Pick out each line in the records that contains the string "values" and copy those lines.

[DATA FOR THE TASK]
┌────────

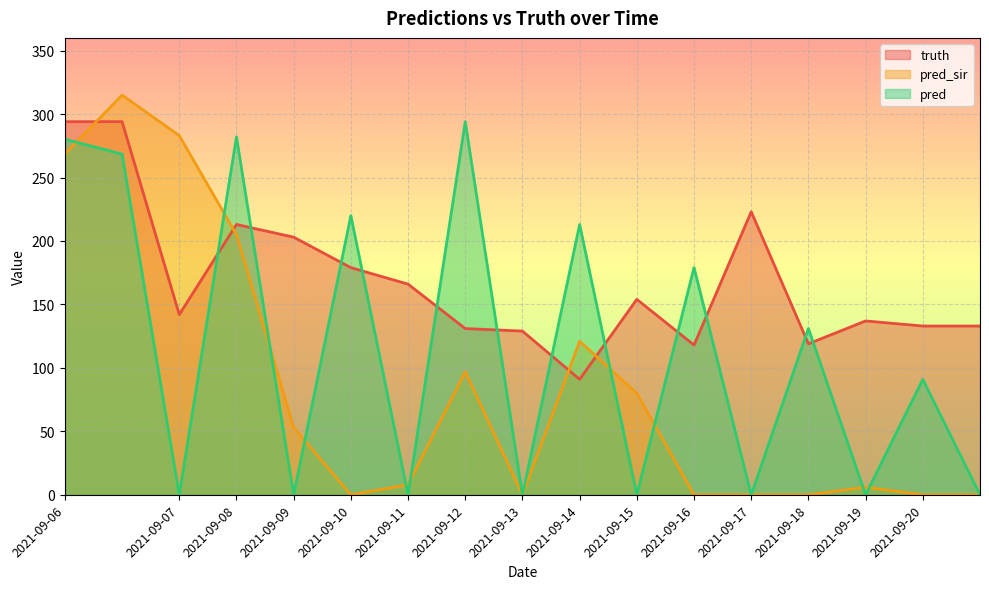

What is the difference between the truth values at 2021-09-16 and 2021-09-06?

176.0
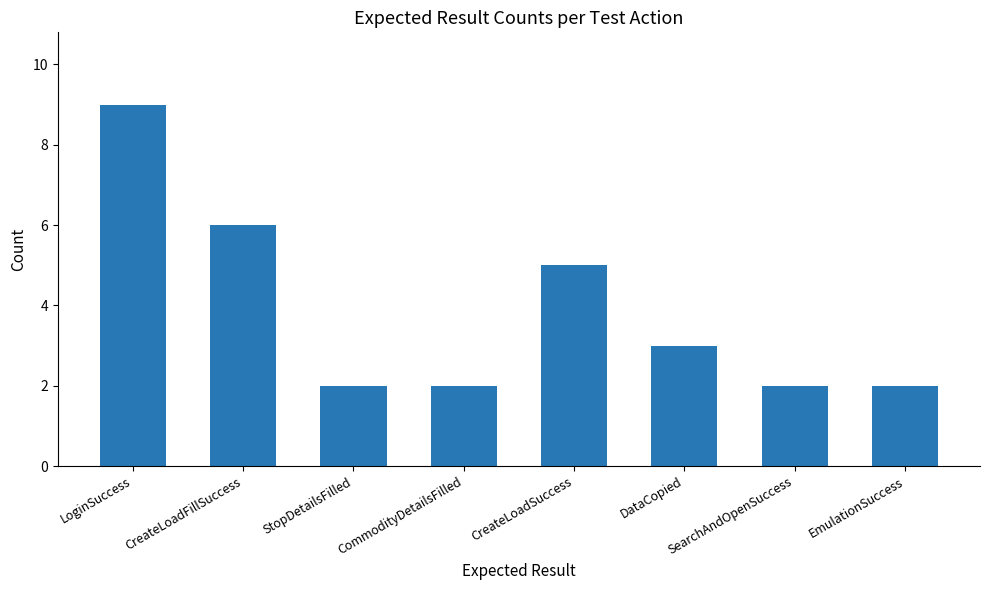

Count the values in the range 2 to 6.

7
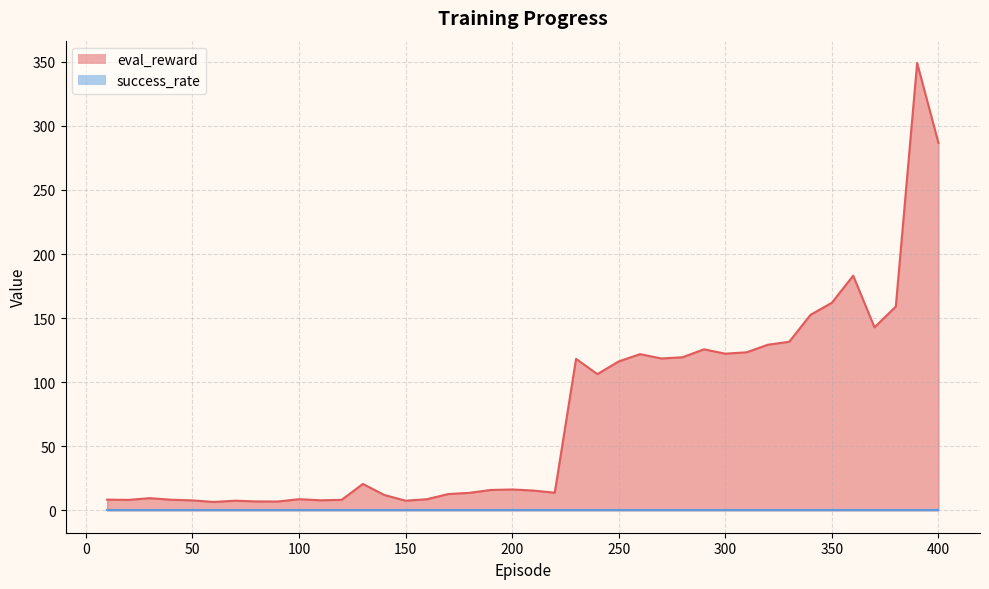

What is the change in value from 150 to 160?

+1.1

└────────

[ANSWER BOX]
What is the difference between the truth values at 2021-09-16 and 2021-09-06?
Count the values in the range 2 to 6.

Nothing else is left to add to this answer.